[Stored items]
※ ※ ※

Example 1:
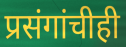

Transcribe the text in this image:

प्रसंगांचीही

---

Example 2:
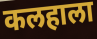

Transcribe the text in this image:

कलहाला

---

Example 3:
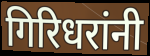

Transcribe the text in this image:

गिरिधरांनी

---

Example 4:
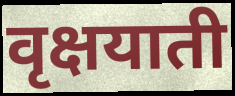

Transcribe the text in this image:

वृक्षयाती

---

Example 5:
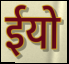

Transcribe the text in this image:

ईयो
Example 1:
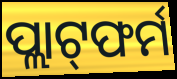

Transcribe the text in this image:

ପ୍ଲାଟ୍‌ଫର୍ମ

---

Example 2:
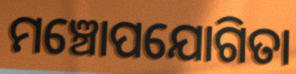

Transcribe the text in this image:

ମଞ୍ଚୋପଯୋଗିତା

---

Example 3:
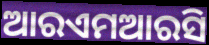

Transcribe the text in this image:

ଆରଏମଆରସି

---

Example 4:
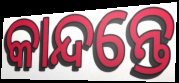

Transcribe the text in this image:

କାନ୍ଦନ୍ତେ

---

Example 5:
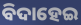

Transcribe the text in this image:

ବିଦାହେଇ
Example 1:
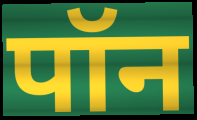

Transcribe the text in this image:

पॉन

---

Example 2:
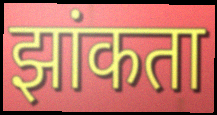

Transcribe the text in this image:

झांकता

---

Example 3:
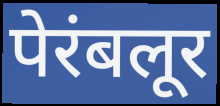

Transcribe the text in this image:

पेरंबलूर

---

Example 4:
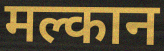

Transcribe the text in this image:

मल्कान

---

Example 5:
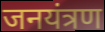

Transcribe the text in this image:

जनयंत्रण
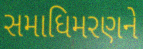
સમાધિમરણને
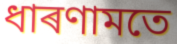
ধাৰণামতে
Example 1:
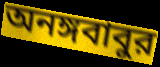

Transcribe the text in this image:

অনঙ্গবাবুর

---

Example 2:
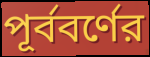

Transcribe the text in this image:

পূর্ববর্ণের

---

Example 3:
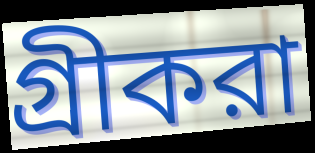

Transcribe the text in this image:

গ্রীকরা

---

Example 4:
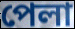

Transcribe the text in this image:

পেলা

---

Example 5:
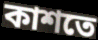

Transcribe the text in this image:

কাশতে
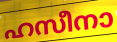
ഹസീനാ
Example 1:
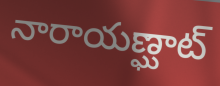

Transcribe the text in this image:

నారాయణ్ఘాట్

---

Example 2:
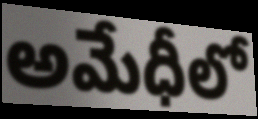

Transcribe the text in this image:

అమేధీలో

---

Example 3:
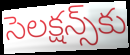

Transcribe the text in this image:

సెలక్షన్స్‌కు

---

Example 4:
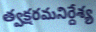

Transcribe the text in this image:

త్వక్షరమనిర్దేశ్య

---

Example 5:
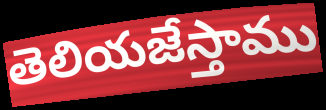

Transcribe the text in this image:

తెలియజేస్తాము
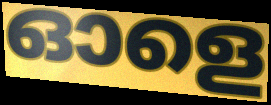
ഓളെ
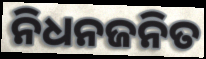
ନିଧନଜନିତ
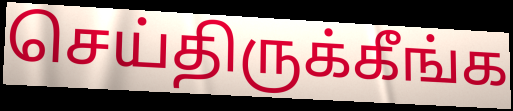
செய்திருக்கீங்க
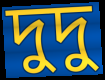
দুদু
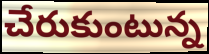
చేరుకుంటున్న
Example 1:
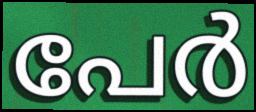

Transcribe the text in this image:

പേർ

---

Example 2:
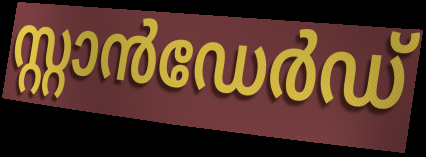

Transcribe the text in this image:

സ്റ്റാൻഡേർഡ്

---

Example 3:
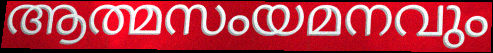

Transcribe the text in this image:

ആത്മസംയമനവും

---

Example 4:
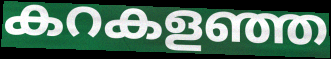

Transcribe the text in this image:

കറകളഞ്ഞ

※ ※ ※

_Exercise goal_.
Switch every "Transcribe the text in this image" to "Type the word shown in this picture" throughout the material above, and write all of it out again with nothing else changed. Omit the pictures from your answer.

_Full output_.
Example 1:

Type the word shown in this picture:

प्रसंगांचीही

---

Example 2:

Type the word shown in this picture:

कलहाला

---

Example 3:

Type the word shown in this picture:

गिरिधरांनी

---

Example 4:

Type the word shown in this picture:

वृक्षयाती

---

Example 5:

Type the word shown in this picture:

ईयो
Example 1:

Type the word shown in this picture:

ପ୍ଲାଟ୍‌ଫର୍ମ

---

Example 2:

Type the word shown in this picture:

ମଞ୍ଚୋପଯୋଗିତା

---

Example 3:

Type the word shown in this picture:

ଆରଏମଆରସି

---

Example 4:

Type the word shown in this picture:

କାନ୍ଦନ୍ତେ

---

Example 5:

Type the word shown in this picture:

ବିଦାହେଇ
Example 1:

Type the word shown in this picture:

पॉन

---

Example 2:

Type the word shown in this picture:

झांकता

---

Example 3:

Type the word shown in this picture:

पेरंबलूर

---

Example 4:

Type the word shown in this picture:

मल्कान

---

Example 5:

Type the word shown in this picture:

जनयंत्रण
સમાધિમરણને
ধাৰণামতে
Example 1:

Type the word shown in this picture:

অনঙ্গবাবুর

---

Example 2:

Type the word shown in this picture:

পূর্ববর্ণের

---

Example 3:

Type the word shown in this picture:

গ্রীকরা

---

Example 4:

Type the word shown in this picture:

পেলা

---

Example 5:

Type the word shown in this picture:

কাশতে
ഹസീനാ
Example 1:

Type the word shown in this picture:

నారాయణ్ఘాట్

---

Example 2:

Type the word shown in this picture:

అమేధీలో

---

Example 3:

Type the word shown in this picture:

సెలక్షన్స్‌కు

---

Example 4:

Type the word shown in this picture:

త్వక్షరమనిర్దేశ్య

---

Example 5:

Type the word shown in this picture:

తెలియజేస్తాము
ഓളെ
ନିଧନଜନିତ
செய்திருக்கீங்க
দুদু
చేరుకుంటున్న
Example 1:

Type the word shown in this picture:

പേർ

---

Example 2:

Type the word shown in this picture:

സ്റ്റാൻഡേർഡ്

---

Example 3:

Type the word shown in this picture:

ആത്മസംയമനവും

---

Example 4:

Type the word shown in this picture:

കറകളഞ്ഞ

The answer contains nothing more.